4 Min Read
OTTAWA (Reuters) - Canada's ruling Conservatives could both win a Parliamentary majority in the Oct 14 election and crush the main opposition Liberal Party, according to a poll released on Thursday by a leading research firm.
The Nanos Research daily tracking survey put the Conservatives at 40 percent support, with the Liberals trailing far behind at 25 percent. The figure for the previous day had been the Conservatives ahead by 37 percent to 26.
It was the first time the research firm had put the Conservatives at 40 percent support, the target generally seen as needed to win a majority of the 308 seats in the House of Commons.
Nanos was the only polling firm to correctly predict the result of the January 2006 election, which brought the Conservatives to power with a minority government.

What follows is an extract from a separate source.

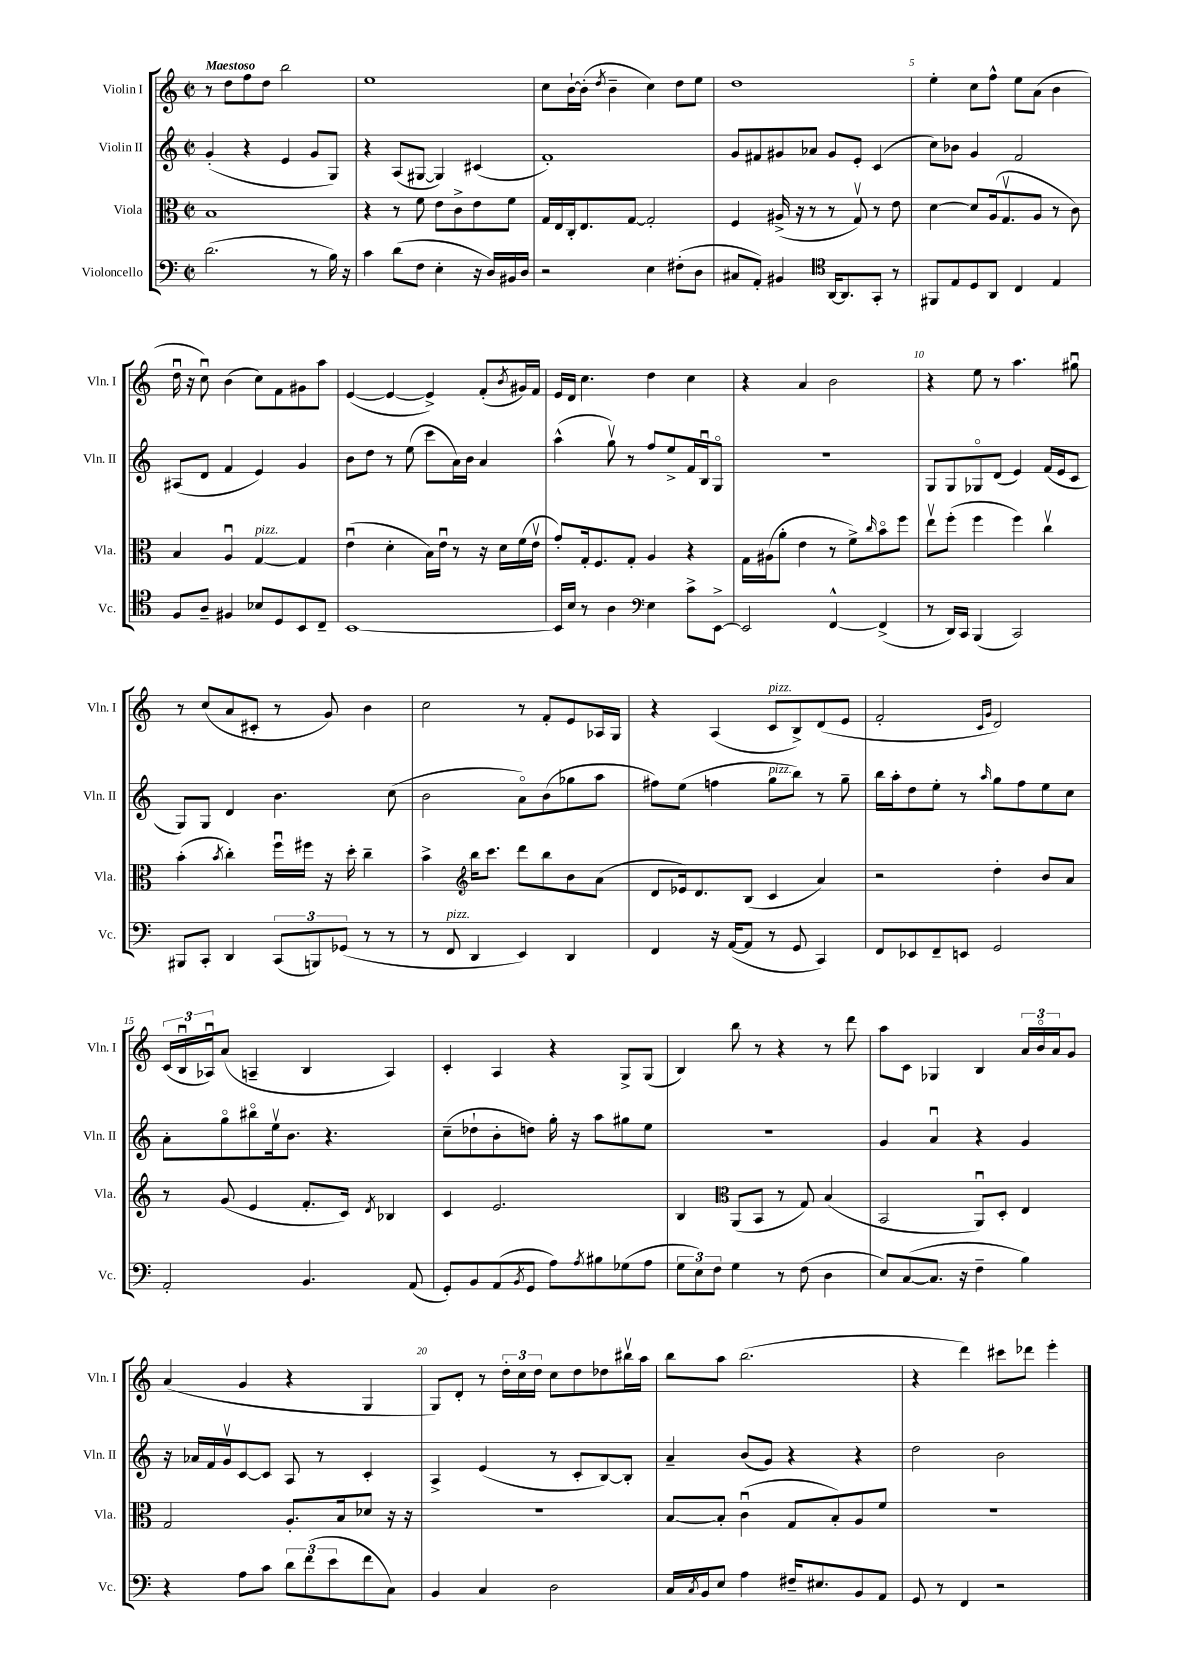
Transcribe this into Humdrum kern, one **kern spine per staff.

Pollster Nik Nanos said the main reason for the Liberals' poor performance was doubt about party leader Stephane Dion and his proposal to bring in a carbon tax at a time when the economy is slowing.
"It seems as if Stephane Dion wants to talk about the issues that he thinks are important and not the issues that voters think are important," Nanos told Reuters.
"The environment is an important issue ... but at this point in time it's really about the economy. You can't go through a campaign and move the numbers if you don't speak to the issues that voters are concerned about," he said.
Prime Minister Stephen Harper says the carbon tax would be a disaster at a time when Canada is suffering from the effects of the U.S. economic slowdown and financial crisis.
"I think we will be fine -- not great, but we will be fine -- as long as we don't do stupid things," Harper told a news conference in Victoria, British Columbia.
"If we start throwing our budget into deficit, if we start hiking taxes on consumers at a critical period of consumer uncertainty ... then I could think we could be in real serious problems very quickly," he said.
The Liberals say the carbon tax, aimed at reducing production of greenhouse gases, would be offset by cuts to personal and business income taxes.
Dion, speaking earlier in the day, said Canadian growth in the first half of 2008 had been the poorest for almost 18 years and accused Harper of gross economic mismanagement.
"Stephen Harper is desperate to get through this election without Canadians knowing how incompetent his government has been," Dion told a news conference in Quebec City.
Nanos said it was possible the Liberals could claw back some ground in the last week by trying to scare voters with the prospect of a majority Harper government -- the same tactic the Liberals used in the 2004 and 2006 elections.
"I would be cautiously optimistic if I were the Conservatives, but there's a tendency for momentum to eventually get corrected by the collective wisdom of Canadians and they might not want a big Conservative win," Nanos said.
The Nanos Research poll of 1,021 people was conducted between September 22 and 24 and is considered accurate to within 2.8 percentage points, 19 times out of 20.